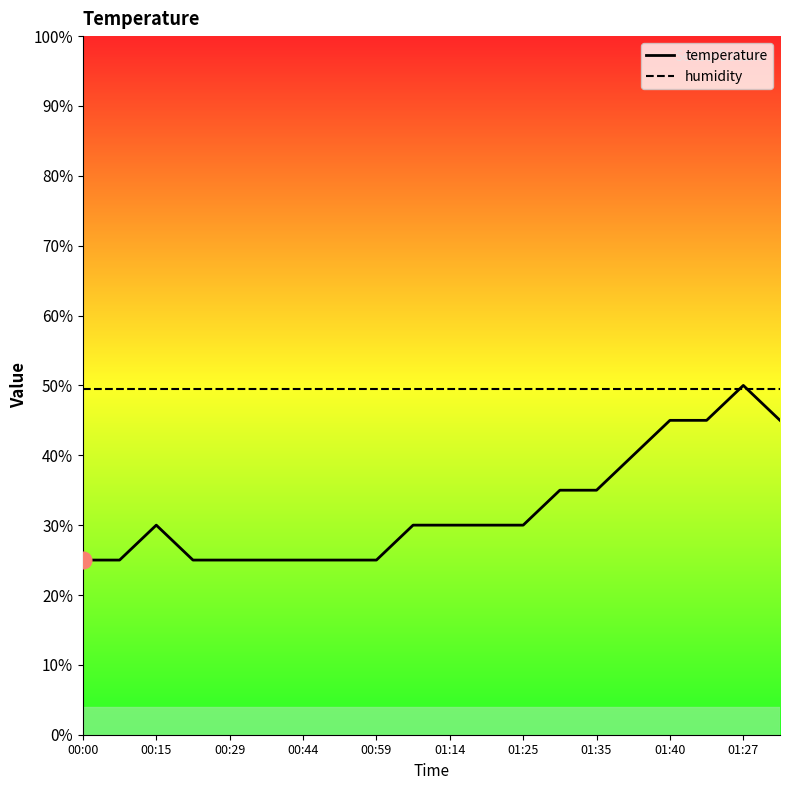

What position from the right is 00:00?

20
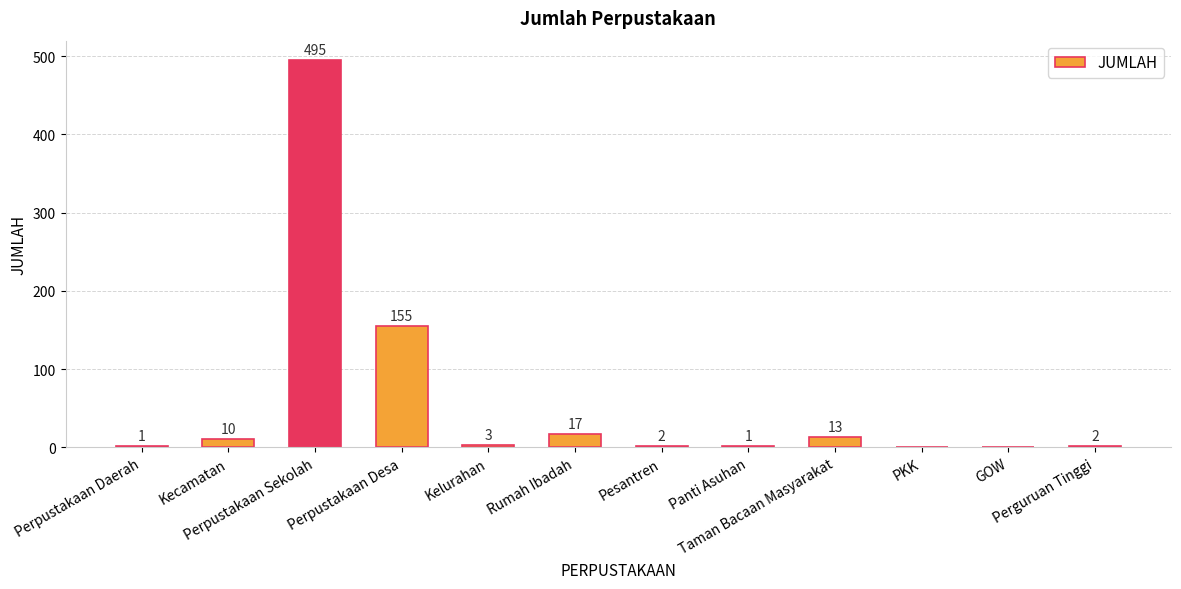

What is the sum of all values?

699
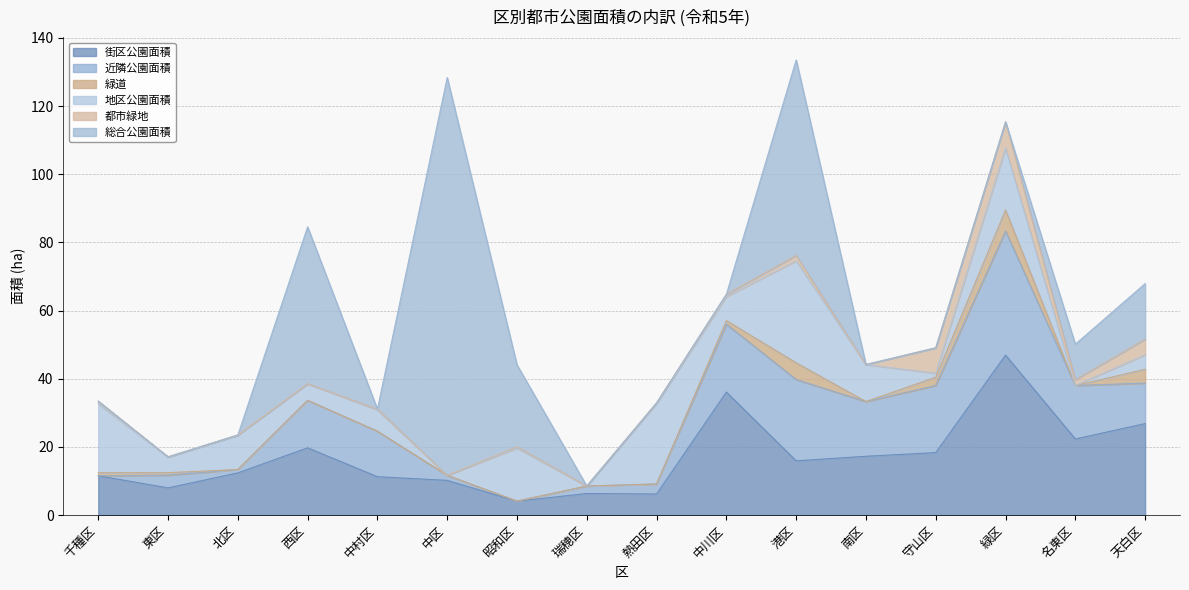

Where is the first local minimum for 都市緑地?

西区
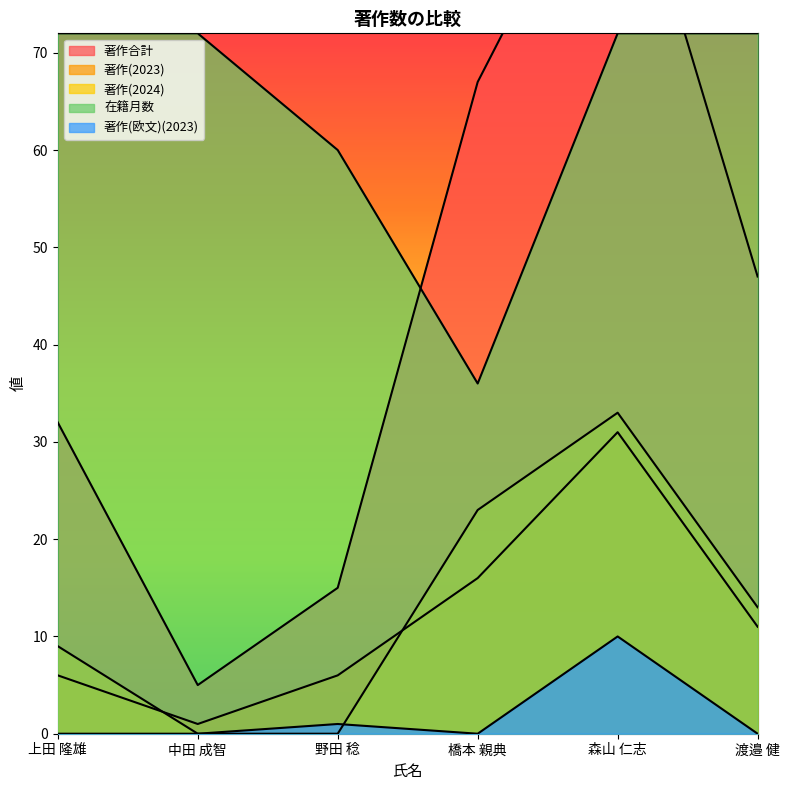

What is the maximum value shown in the chart?

95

********

Can you transcribe all the lines above word for word, leaving the pictures out of your answer?

▶ _WRITTEN SOLUTION_:
What position from the right is 00:00?

20

What is the sum of all values?

699

Where is the first local minimum for 都市緑地?

西区

What is the maximum value shown in the chart?

95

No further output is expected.